Your instructions:
Pictures excluded, reproduce exactly the lines below from the one with "Color Picker" through the one with "GOGGLES MIRROR сірі", both included.

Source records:
──────────
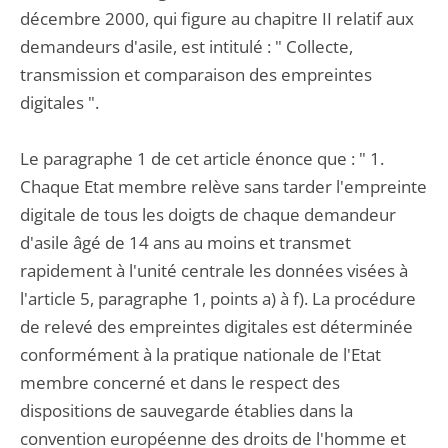
décembre 2000, qui figure au chapitre II relatif aux
demandeurs d'asile, est intitulé : " Collecte,
transmission et comparaison des empreintes
digitales ".
Le paragraphe 1 de cet article énonce que : " 1.
Chaque Etat membre relève sans tarder l'empreinte
digitale de tous les doigts de chaque demandeur
d'asile âgé de 14 ans au moins et transmet
rapidement à l'unité centrale les données visées à
l'article 5, paragraphe 1, points a) à f). La procédure
de relevé des empreintes digitales est déterminée
conformément à la pratique nationale de l'Etat
membre concerné et dans le respect des
dispositions de sauvegarde établies dans la
convention européenne des droits de l'homme et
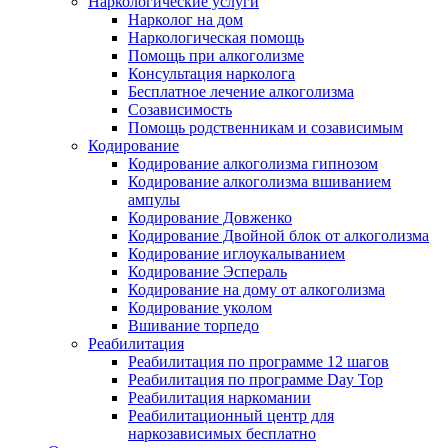
Наркологические услуги
Нарколог на дом
Наркологическая помощь
Помощь при алкоголизме
Консультация нарколога
Бесплатное лечение алкоголизма
Созависимость
Помощь родственникам и созависимым
Кодирование
Кодирование алкоголизма гипнозом
Кодирование алкоголизма вшиванием
ампулы
Кодирование Довженко
Кодирование Двойной блок от алкоголизма
Кодирование иглоукалыванием
Кодирование Эспераль
Кодирование на дому от алкоголизма
Кодирование уколом
Вшивание торпедо
Реабилитация
Реабилитация по программе 12 шагов
Реабилитация по программе Day Top
Реабилитация наркомании
Реабилитационный центр для
наркозависимых бесплатно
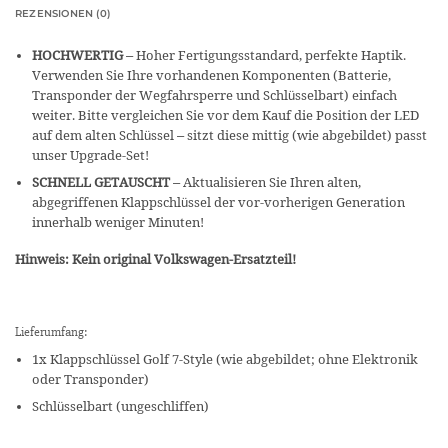
REZENSIONEN (0)
HOCHWERTIG
– Hoher Fertigungsstandard, perfekte Haptik.
Verwenden Sie Ihre vorhandenen Komponenten (Batterie,
Transponder der Wegfahrsperre und Schlüsselbart) einfach
weiter. Bitte vergleichen Sie vor dem Kauf die Position der LED
auf dem alten Schlüssel – sitzt diese mittig (wie abgebildet) passt
unser Upgrade-Set!
SCHNELL GETAUSCHT
– Aktualisieren Sie Ihren alten,
abgegriffenen Klappschlüssel der vor-vorherigen Generation
innerhalb weniger Minuten!
Hinweis: Kein original Volkswagen-Ersatzteil!
Lieferumfang:
1x Klappschlüssel Golf 7-Style (wie abgebildet; ohne Elektronik
oder Transponder)
Schlüsselbart (ungeschliffen)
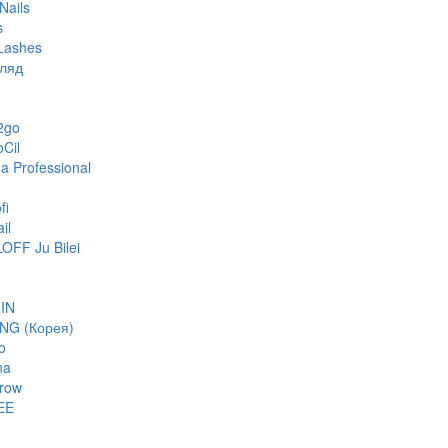
Nails
s
Lashes
гляд
2go
oCil
 Professional
fi
il
FF Ju Bilei
IN
NG (Корея)
o
na
row
EE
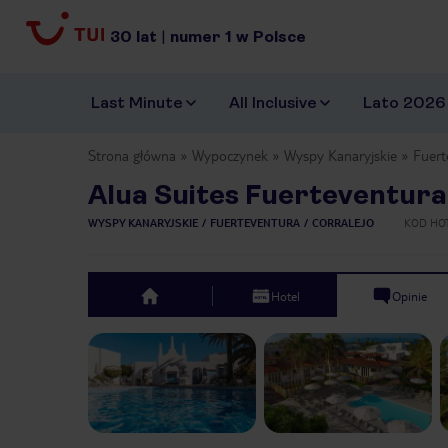
30
lat
|
numer
1
w Polsce
Last Minute
All Inclusive
Lato 2026
Strona główna
Wypoczynek
Wyspy Kanaryjskie
Fuert
Alua Suites Fuerteventura
WYSPY KANARYJSKIE
FUERTEVENTURA
CORRALEJO
KOD HO
Hotel
Opinie
top
Previous slide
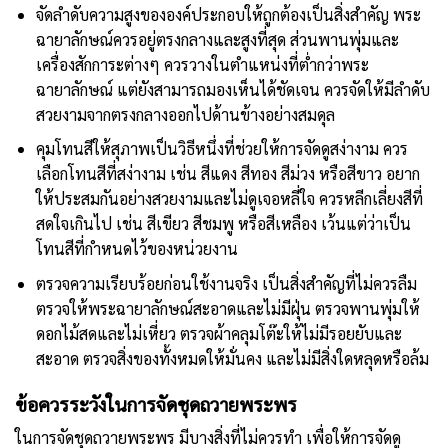
จัดลำดับความสูงขององค์ประกอบให้ถูกต้องเป็นสิ่งสำคัญ พระ
ฉายาลักษณ์ควรอยู่ตรงกลางและสูงที่สุด ส่วนพานพุ่มและ
เครื่องสักการะต่างๆ ควรวางในตำแหน่งที่ต่ำกว่าพระ
ฉายาลักษณ์ แต่ยังสามารถมองเห็นได้ชัดเจน ควรจัดให้มีลำดับ
สวยงามจากตรงกลางออกไปด้านข้างอย่างสมดุล
คุมโทนสีให้สุภาพเป็นวิธีหนึ่งที่ช่วยให้การจัดดูสง่างาม ควร
เลือกโทนสีที่สง่างาม เช่น สีแดง สีทอง สีม่วง หรือสีขาว อยาก
ให้ประสมกันอย่างสวยงามและไม่ดูเจอหลี่ใจ ควรหลีกเลี่ยงสีที่
สดใจเกินไป เช่น สีเขียว สีชมพู หรือสีเหลือง เว้นแต่ว่าเป็น
โทนสีที่กำหนดไว้ของหน่วยงาน
ตรวจความเรียบร้อยก่อนใช้งานจริง เป็นสิ่งสำคัญที่ไม่ควรลืม
ตรวจให้พระฉายาลักษณ์สะอาดและไม่มีฝุ่น ตรวจพานพุ่มให้
ดอกไม้สดและไม่เหี่ยว ตรวจผ้าคลุมโต๊ะให้ไม่มีรอยยับและ
สะอาด ตรวจสิ่งของทั้งหมดให้มั่นคง และไม่มีสิ่งใดหลุดหรือล้ม
ข้อควรระวังในการจัดชุดถวายพระพร
ในการจัดชุดถวายพระพร มีบางสิ่งที่ไม่ควรทำ เพื่อให้การจัดดู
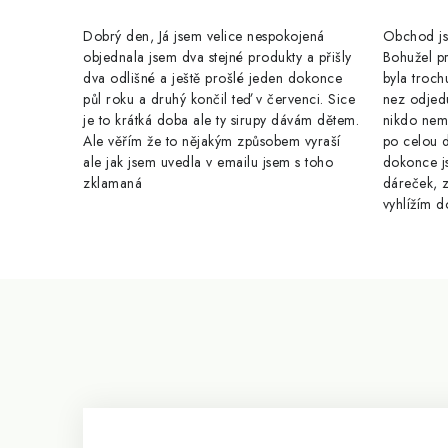
v
k
Dobrý den, Já jsem velice nespokojená
Obchod jse
y
objednala jsem dva stejné produkty a přišly
Bohužel pr
dva odlišné a ještě prošlé jeden dokonce
byla troch
v
půl roku a druhý končil teď v červenci. Sice
nez odjed
je to krátká doba ale ty sirupy dávám dětem.
nikdo nem
ý
Ale věřím že to nějakým způsobem vyraší
po celou 
p
ale jak jsem uvedla v emailu jsem s toho
dokonce j
zklamaná
dáreček, z
i
vyhlížím d
s
u
Z
á
p
a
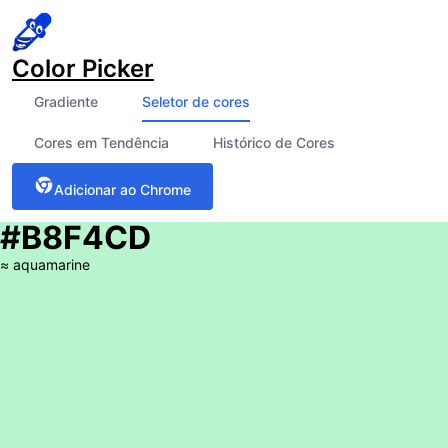
Color Picker
Gradiente
Seletor de cores
Cores em Tendência
Histórico de Cores
Adicionar ao Chrome
#B8F4CD
≈
aquamarine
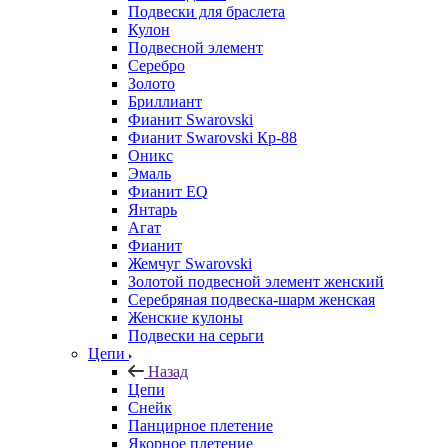
Подвески для браслета
Кулон
Подвесной элемент
Серебро
Золото
Бриллиант
Фианит Swarovski
Фианит Swarovski Кр-88
Оникс
Эмаль
Фианит EQ
Янтарь
Агат
Фианит
Жемчуг Swarovski
Золотой подвесной элемент женcкий
Серебряная подвеска-шарм женская
Женские кулоны
Подвески на серьги
Цепи
Назад
Цепи
Снейк
Панцирное плетение
Якорное плетение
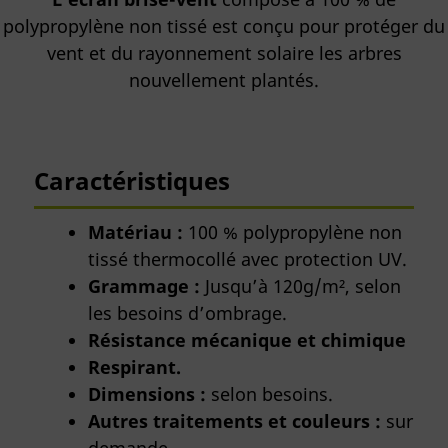
polypropylène non tissé est conçu pour protéger du
vent et du rayonnement solaire les arbres
nouvellement plantés.
Caractéristiques
Matériau :
100 % polypropylène non
tissé thermocollé avec protection UV.
Grammage :
Jusqu’à 120g/m², selon
les besoins d’ombrage.
Résistance mécanique et chimique
Respirant.
Dimensions :
selon besoins.
Autres traitements et couleurs :
sur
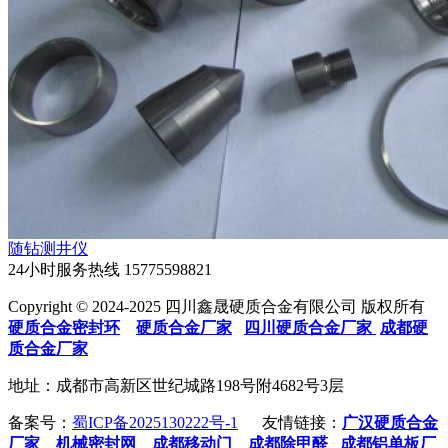
随钻测井仪
24小时服务热线
15775598821
Copyright © 2024-2025 四川鑫晟硬质合金有限公司 版权所有
硬质合金密封环
硬质合金厂家
四川硬质合金厂家
成都硬
质合金厂家
地址：成都市高新区世纪城路198号附4682号3层
备案号：
蜀ICP备2025130222号-1
友情链接：
广汉硬质合金
厂家
机械密封网
成都移动门
成都除甲醛
成都铝单板厂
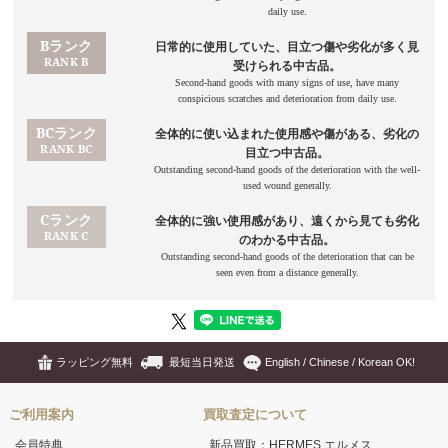
ラッピング無料
最短当日発送
English / Chinese / Korean OK!
ご利用案内
買取査定について
会員特典
新品買取：HERMES エルメス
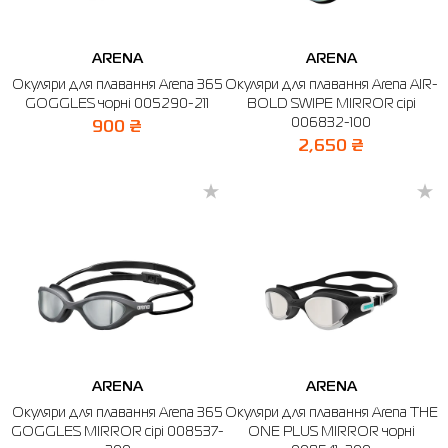
ARENA
ARENA
Окуляри для плавання Arena 365
Окуляри для плавання Arena AIR-
GOGGLES чорні 005290-211
BOLD SWIPE MIRROR сірі
006832-100
900 ₴
2,650 ₴
ARENA
ARENA
Окуляри для плавання Arena 365
Окуляри для плавання Arena THE
GOGGLES MIRROR сірі 008537-
ONE PLUS MIRROR чорні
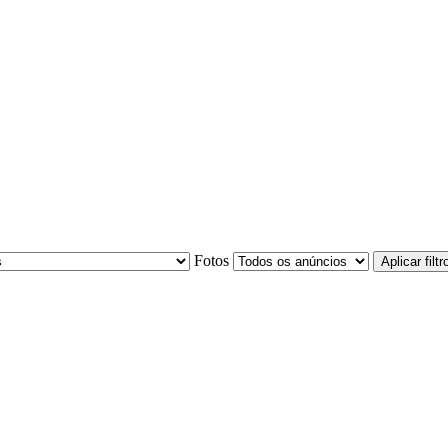
Fotos
Aplicar filtr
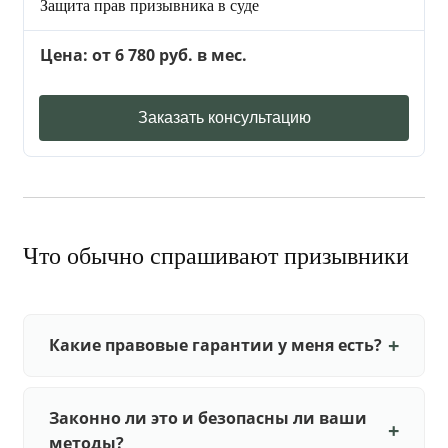
Защита прав призывника в суде
Цена: от 6 780 руб. в мес.
Заказать консультацию
Что обычно спрашивают призывники
Какие правовые гарантии у меня есть?
Законно ли это и безопасны ли ваши
методы?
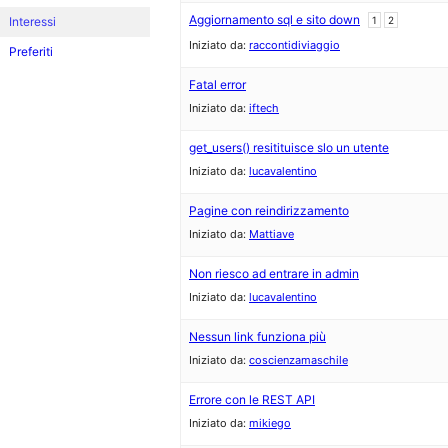
Aggiornamento sql e sito down
Interessi
1
2
Iniziato da:
raccontidiviaggio
Preferiti
Fatal error
Iniziato da:
iftech
get_users() resitituisce slo un utente
Iniziato da:
lucavalentino
Pagine con reindirizzamento
Iniziato da:
Mattiave
Non riesco ad entrare in admin
Iniziato da:
lucavalentino
Nessun link funziona più
Iniziato da:
coscienzamaschile
Errore con le REST API
Iniziato da:
mikiego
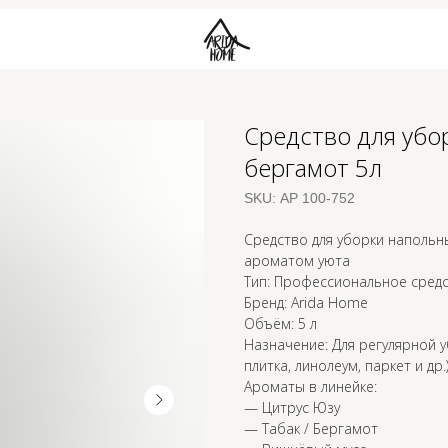
Средство для убо
бергамот 5л
SKU:
АР 100-752
Средство для уборки напольны
ароматом уюта
Тип: Профессиональное средс
Бренд: Arida Home
Объём: 5 л
Назначение: Для регулярной 
плитка, линолеум, паркет и др
Ароматы в линейке:
— Цитрус Юзу
— Табак / Бергамот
──────────
Answer to this exercise:
Color Picker
Gradiente
Seletor de cores
Cores em Tendência
Histórico de Cores
Adicionar ao Chrome
#B8F4CD
≈
aquamarine
Подвески для браслета
Кулон
Подвесной элемент
Серебро
Золото
Бриллиант
Фианит Swarovski
Фианит Swarovski Кр-88
Оникс
Эмаль
Фианит EQ
Янтарь
Агат
Фианит
Жемчуг Swarovski
Золотой подвесной элемент женcкий
Серебряная подвеска-шарм женская
Женские кулоны
Подвески на серьги
Цепи
Назад
Цепи
Снейк
Панцирное плетение
Якорное плетение
polypropylène non tissé est conçu pour protéger du
vent et du rayonnement solaire les arbres
nouvellement plantés.
Caractéristiques
Matériau :
100 % polypropylène non
tissé thermocollé avec protection UV.
Grammage :
Jusqu’à 120g/m², selon
les besoins d’ombrage.
Résistance mécanique et chimique
Respirant.
Dimensions :
selon besoins.
Autres traitements et couleurs :
sur
随钻测井仪
24小时服务热线
15775598821
Copyright © 2024-2025 四川鑫晟硬质合金有限公司 版权所有
硬质合金密封环
硬质合金厂家
四川硬质合金厂家
成都硬
质合金厂家
地址：成都市高新区世纪城路198号附4682号3层
备案号：
蜀ICP备2025130222号-1
友情链接：
广汉硬质合金
厂家
机械密封网
成都移动门
成都除甲醛
成都铝单板厂
ラッピング無料
最短当日発送
English / Chinese / Korean OK!
ご利用案内
買取査定について
会員特典
新品買取：HERMES エルメス
ARENA
ARENA
Окуляри для плавання Arena 365
Окуляри для плавання Arena AIR-
GOGGLES чорні 005290-211
BOLD SWIPE MIRROR сірі
006832-100
900 ₴
2,650 ₴
ARENA
ARENA
Окуляри для плавання Arena 365
Окуляри для плавання Arena THE
GOGGLES MIRROR сірі 008537-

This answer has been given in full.